Objections - Should be in a Courtroom

Wednesday, September 5, 2018


Maybe it’s just me but don’t you think that calling a genuine, heartfelt question from a candidate (who’s considering changing their life to invest in a franchise)  an “objection” a bit of a stretch?

An objection is a legal protest in a courtroom.  Is that really the purpose of a candidate's question? Or is it maybe just a request for more information and clarification?

Questions Serve Many Purposes

Questions from your candidates can be telling you signs of how they feel and think. Those questions tell you about what they value and how they make decisions. All of which is incredibly helpful to you. In a sense, they are sending you a clear signal of how they process information. Perhaps how they make decisions.  And most of all: how they feel.

Acknowledging their question for what it really is (the need for more information) puts you in line as a friend. NOT a courtroom game player. Giving your candidate space to ask questions makes the tone of your discussions more conversational.

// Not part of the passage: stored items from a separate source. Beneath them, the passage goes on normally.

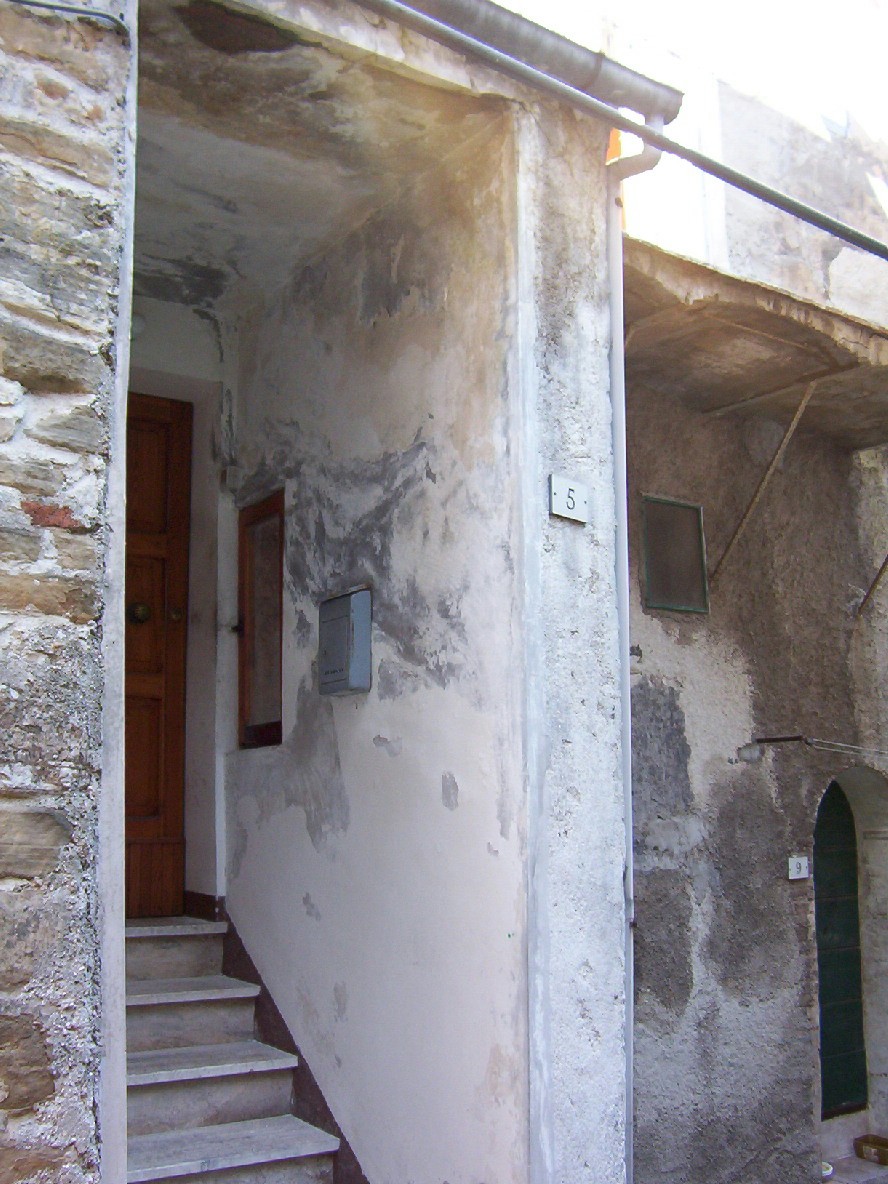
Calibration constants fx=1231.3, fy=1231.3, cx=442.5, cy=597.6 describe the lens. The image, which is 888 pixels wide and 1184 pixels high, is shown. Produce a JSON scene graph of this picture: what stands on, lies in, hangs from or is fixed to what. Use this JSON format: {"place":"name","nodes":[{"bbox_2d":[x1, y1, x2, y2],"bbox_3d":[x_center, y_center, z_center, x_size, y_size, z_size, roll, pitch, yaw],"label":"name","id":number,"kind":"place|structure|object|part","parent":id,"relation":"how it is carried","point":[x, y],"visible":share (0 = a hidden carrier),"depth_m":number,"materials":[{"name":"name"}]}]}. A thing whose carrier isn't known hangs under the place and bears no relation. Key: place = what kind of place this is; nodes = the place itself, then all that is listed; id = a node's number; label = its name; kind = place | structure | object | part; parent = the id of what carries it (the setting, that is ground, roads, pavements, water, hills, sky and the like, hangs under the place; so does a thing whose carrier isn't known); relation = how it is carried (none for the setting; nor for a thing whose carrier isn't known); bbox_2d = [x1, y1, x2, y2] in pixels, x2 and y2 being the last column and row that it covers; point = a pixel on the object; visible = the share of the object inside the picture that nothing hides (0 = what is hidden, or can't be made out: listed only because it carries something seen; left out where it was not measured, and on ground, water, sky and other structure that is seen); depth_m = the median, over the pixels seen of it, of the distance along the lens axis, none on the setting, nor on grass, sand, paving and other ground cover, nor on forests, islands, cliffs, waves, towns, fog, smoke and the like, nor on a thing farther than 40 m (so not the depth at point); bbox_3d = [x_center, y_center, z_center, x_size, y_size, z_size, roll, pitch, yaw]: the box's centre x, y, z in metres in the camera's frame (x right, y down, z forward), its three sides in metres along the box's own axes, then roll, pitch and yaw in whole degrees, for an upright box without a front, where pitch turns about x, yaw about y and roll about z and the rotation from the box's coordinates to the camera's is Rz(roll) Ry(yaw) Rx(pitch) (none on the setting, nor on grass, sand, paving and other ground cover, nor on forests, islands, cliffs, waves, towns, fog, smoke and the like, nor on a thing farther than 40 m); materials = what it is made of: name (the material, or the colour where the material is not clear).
{"place":"outdoors","nodes":[
{"label":"outdoors","id":0,"kind":"place"},
{"bbox_2d":[1,0,134,1183],"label":"stone wall","id":1,"kind":"structure","parent":0,"point":[1,1098],"depth_m":2.90,"materials":[{"name":"grey stone"}]},
{"bbox_2d":[2,0,129,37],"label":"cable","id":2,"kind":"object","parent":1,"relation":"attached to","point":[20,1],"visible":0.98,"depth_m":3.12,"materials":[{"name":"grey plastic"}]},
{"bbox_2d":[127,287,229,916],"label":"end wall","id":3,"kind":"structure","parent":0,"point":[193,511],"depth_m":5.46,"materials":[{"name":"white paint"}]},
{"bbox_2d":[124,391,190,922],"bbox_3d":[-1.524,0.318,5.182,0.983,2.342,0.157,5,-10,-34],"label":"wooden door","id":4,"kind":"structure","parent":3,"relation":"in","point":[140,804],"depth_m":5.37,"materials":[{"name":"brown wood"}]},
{"label":"brass doorknob","id":5,"kind":"part","parent":4,"relation":"part of","materials":[{"name":"gold metal"}]},
{"label":"brass doorknob","id":6,"kind":"part","parent":4,"relation":"part of","materials":[{"name":"gold metal"}]},
{"bbox_2d":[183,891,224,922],"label":"baseboard","id":7,"kind":"structure","parent":3,"relation":"attached to","point":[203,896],"materials":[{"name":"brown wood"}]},
{"bbox_2d":[129,0,506,316],"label":"porch ceiling","id":8,"kind":"structure","parent":0,"point":[167,257],"materials":[{"name":"paint"}]},
{"bbox_2d":[227,111,535,1181],"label":"wall","id":9,"kind":"structure","parent":0,"point":[347,720],"depth_m":4.28,"materials":[{"name":"paint"}]},
{"bbox_2d":[236,489,285,749],"bbox_3d":[-0.760,0.128,5.347,0.102,1.098,0.540,5,-10,-34],"label":"window","id":10,"kind":"structure","parent":9,"relation":"in","point":[279,732],"depth_m":5.39,"materials":[{"name":"brown wood"}]},
{"bbox_2d":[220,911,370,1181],"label":"stair skirting","id":11,"kind":"object","parent":9,"relation":"attached to","point":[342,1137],"visible":0.36,"depth_m":4.67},
{"bbox_2d":[317,587,372,695],"bbox_3d":[-0.377,0.176,4.602,0.110,0.404,0.316,5,-10,-34],"label":"mailbox","id":12,"kind":"object","parent":9,"relation":"attached to","point":[354,595],"visible":0.98,"depth_m":4.53,"materials":[{"name":"grey metal"}]},
{"bbox_2d":[353,0,682,122],"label":"gutter","id":13,"kind":"object","parent":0,"point":[459,3],"visible":0.93,"depth_m":3.85,"materials":[{"name":"grey metal"}]},
{"bbox_2d":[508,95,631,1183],"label":"pillar","id":14,"kind":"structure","parent":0,"point":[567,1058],"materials":[{"name":"white paint"}]},
{"bbox_2d":[549,474,589,523],"bbox_3d":[0.387,-0.298,3.774,0.135,0.133,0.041,5,-10,-34],"label":"house number sign","id":15,"kind":"object","parent":14,"relation":"attached to","point":[562,506],"visible":0.99,"depth_m":3.76,"materials":[{"name":"white ceramic"}]},
{"bbox_2d":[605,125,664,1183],"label":"drainpipe","id":16,"kind":"object","parent":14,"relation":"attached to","point":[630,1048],"visible":0.85,"depth_m":3.98,"materials":[{"name":"metal"}]},
{"bbox_2d":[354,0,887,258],"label":"overhead cable","id":17,"kind":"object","parent":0,"point":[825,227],"visible":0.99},
{"bbox_2d":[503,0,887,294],"label":"sky","id":18,"kind":"structure","parent":0,"point":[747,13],"materials":[{"name":"white"}]},
{"bbox_2d":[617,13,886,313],"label":"background building","id":19,"kind":"structure","parent":0,"point":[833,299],"depth_m":7.33,"materials":[{"name":"white paint"}]},
{"bbox_2d":[622,219,887,1183],"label":"building","id":20,"kind":"structure","parent":0,"point":[652,884],"depth_m":5.63,"materials":[{"name":"grey paint"}]},
{"bbox_2d":[640,494,710,614],"bbox_3d":[1.043,-0.176,5.573,0.366,0.525,0.078,5,-10,-34],"label":"window","id":21,"kind":"structure","parent":20,"relation":"in","point":[655,603],"depth_m":5.58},
{"bbox_2d":[623,240,887,447],"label":"balcony","id":22,"kind":"structure","parent":20,"relation":"attached to","point":[747,351],"depth_m":5.28,"materials":[{"name":"brown concrete"}]},
{"bbox_2d":[712,381,821,580],"bbox_3d":[1.557,-0.574,5.904,0.044,1.013,0.452,5,-10,-34],"label":"brace","id":23,"kind":"object","parent":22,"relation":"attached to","point":[740,528],"visible":0.97,"depth_m":5.91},
{"bbox_2d":[787,855,810,880],"bbox_3d":[1.588,1.208,5.505,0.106,0.108,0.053,5,-10,-34],"label":"house number sign","id":24,"kind":"object","parent":20,"relation":"attached to","point":[801,861],"visible":0.98,"depth_m":5.49,"materials":[{"name":"white ceramic"}]},
{"bbox_2d":[742,735,887,765],"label":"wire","id":25,"kind":"object","parent":20,"relation":"attached to","point":[796,737],"visible":0.98,"depth_m":5.55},
{"bbox_2d":[811,781,867,1119],"bbox_3d":[1.929,1.730,6.163,0.642,1.825,0.192,5,-10,-34],"label":"green door","id":26,"kind":"structure","parent":20,"relation":"in","point":[855,911],"depth_m":6.19,"materials":[{"name":"green"}]},
{"bbox_2d":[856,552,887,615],"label":"bracket","id":27,"kind":"object","parent":20,"relation":"attached to","point":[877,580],"visible":0.99,"depth_m":6.56,"materials":[{"name":"metal"}]},
{"bbox_2d":[822,1153,887,1183],"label":"doorstep","id":28,"kind":"structure","parent":0,"point":[835,1182],"materials":[{"name":"grey stone"}]},
{"bbox_2d":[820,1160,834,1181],"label":"bowl","id":29,"kind":"object","parent":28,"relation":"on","point":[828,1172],"visible":0.31,"depth_m":5.54,"materials":[{"name":"white"}]},
{"bbox_2d":[853,1134,887,1166],"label":"box","id":30,"kind":"object","parent":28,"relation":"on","point":[881,1145],"visible":0.99,"depth_m":5.83,"materials":[{"name":"brown"}]},
{"label":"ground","id":31,"kind":"structure","parent":0},
{"bbox_2d":[122,915,348,1183],"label":"staircase","id":32,"kind":"structure","parent":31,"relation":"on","point":[167,1075],"depth_m":4.46,"materials":[{"name":"grey stone"}]},
{"label":"step","id":33,"kind":"part","parent":32,"relation":"part of","materials":[{"name":"grey stone"}]},
{"label":"step","id":34,"kind":"part","parent":32,"relation":"part of","materials":[{"name":"stone"}]},
{"label":"step","id":35,"kind":"part","parent":32,"relation":"part of","materials":[{"name":"stone"}]}
]}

Not only do questions unveil people’s thinking process, they allow you to springboard the conversation into many different but highly relevant directions.

Think of it this way:  real conversations with someone allow you to better manage preventable issues that would otherwise show up in downstream discussions.  Understanding your candidate's priorities means you can prepare for issues. Think of those “sales objections” as the candidate handing you a preview on a test. You know exactly what to study for because you know the questions that will be on the test.